U.S. Rep. Jared Polis, a Boulder Democrat who represents Vail and much of Eagle County in the U.S. House, also issued a statement Tuesday on the report:

“The release of the Senate CIA torture report today reveals a dark and shameful chapter in American history. Under the guise of patriotism, the CIA conducted wholly un-American behavior that failed to secure our nation, but did much damage to our credibility and standing at home and abroad. The activities described in the report demonstrated a flagrant and frightening disregard for domestic and international law, offering a glimpse into the mindset of an agency that clearly believes it can play by a different set of rules.

“This report is a good first step towards bringing much needed accountability to our intelligence community, but it alone is not enough to change the culture that led to these lasting and continuous violations of international law and American values.

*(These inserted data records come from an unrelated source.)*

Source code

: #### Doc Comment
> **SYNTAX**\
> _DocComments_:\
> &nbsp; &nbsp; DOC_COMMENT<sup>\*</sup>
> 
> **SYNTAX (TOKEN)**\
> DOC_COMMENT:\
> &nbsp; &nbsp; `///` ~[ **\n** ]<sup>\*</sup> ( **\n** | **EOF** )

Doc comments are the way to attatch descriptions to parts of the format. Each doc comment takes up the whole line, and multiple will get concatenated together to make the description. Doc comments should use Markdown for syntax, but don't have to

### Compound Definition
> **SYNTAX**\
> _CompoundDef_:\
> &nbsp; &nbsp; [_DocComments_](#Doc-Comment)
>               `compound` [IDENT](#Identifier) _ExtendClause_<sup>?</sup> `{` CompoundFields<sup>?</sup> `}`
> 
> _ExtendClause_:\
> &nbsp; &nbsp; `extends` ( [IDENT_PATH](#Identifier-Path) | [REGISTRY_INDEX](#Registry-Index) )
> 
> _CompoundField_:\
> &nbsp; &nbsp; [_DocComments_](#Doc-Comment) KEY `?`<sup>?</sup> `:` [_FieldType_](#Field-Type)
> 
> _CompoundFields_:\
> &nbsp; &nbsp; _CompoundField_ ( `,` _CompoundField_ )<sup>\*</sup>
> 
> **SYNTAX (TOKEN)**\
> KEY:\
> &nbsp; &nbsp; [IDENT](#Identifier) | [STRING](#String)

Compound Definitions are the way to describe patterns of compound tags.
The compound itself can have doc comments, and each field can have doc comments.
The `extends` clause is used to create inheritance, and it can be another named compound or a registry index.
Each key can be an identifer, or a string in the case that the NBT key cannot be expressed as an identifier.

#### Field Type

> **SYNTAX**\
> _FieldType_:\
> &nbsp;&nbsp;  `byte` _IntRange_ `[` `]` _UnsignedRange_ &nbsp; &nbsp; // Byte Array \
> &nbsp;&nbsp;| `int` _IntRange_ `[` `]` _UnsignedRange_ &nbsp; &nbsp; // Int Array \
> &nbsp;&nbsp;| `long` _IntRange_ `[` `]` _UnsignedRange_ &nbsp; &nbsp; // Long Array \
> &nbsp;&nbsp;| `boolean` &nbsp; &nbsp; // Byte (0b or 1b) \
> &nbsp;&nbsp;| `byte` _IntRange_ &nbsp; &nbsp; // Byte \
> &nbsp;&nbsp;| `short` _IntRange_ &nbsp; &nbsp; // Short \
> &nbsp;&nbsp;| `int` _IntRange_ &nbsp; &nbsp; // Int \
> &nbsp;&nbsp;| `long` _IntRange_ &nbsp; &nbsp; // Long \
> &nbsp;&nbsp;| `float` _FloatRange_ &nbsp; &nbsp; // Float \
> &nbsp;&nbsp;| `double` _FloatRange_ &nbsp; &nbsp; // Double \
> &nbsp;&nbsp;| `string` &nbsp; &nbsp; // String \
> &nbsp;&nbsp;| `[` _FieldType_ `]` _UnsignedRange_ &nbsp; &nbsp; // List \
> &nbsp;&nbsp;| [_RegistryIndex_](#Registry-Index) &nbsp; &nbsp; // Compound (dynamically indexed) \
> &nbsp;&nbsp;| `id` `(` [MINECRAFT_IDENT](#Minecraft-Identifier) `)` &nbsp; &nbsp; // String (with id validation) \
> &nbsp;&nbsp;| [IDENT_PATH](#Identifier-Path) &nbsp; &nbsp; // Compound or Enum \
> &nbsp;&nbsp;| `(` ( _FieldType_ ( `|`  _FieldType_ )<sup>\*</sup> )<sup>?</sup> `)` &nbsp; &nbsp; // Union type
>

I am calling for the House and Senate Intelligence Committees to double down on their oversight of the intelligence community to ensure that these types of activities never happen again and that those who work at the CIA and other intelligence agencies don’t trample on the very constitution they seek to protect.”

U.S. Rep. Scott Tipton, a Cortez Republican who represents the eastern half of Eagle County, issued a statement to the Durango Herald through a spokesman.

“Congressman Tipton is in the process of reviewing the Senate report, but shares the concerns of House Intelligence Committee chairman Mike Rogers that its release could put Americans’ lives at risk around the world,” said Josh Green, a spokesman for Rep. Scott Tipton, R-Cortez. “He supports transparency and also believes that prudence should be exercised in terms of what sensitive national security information is released so that it doesn’t jeopardize American lives or incite violence.”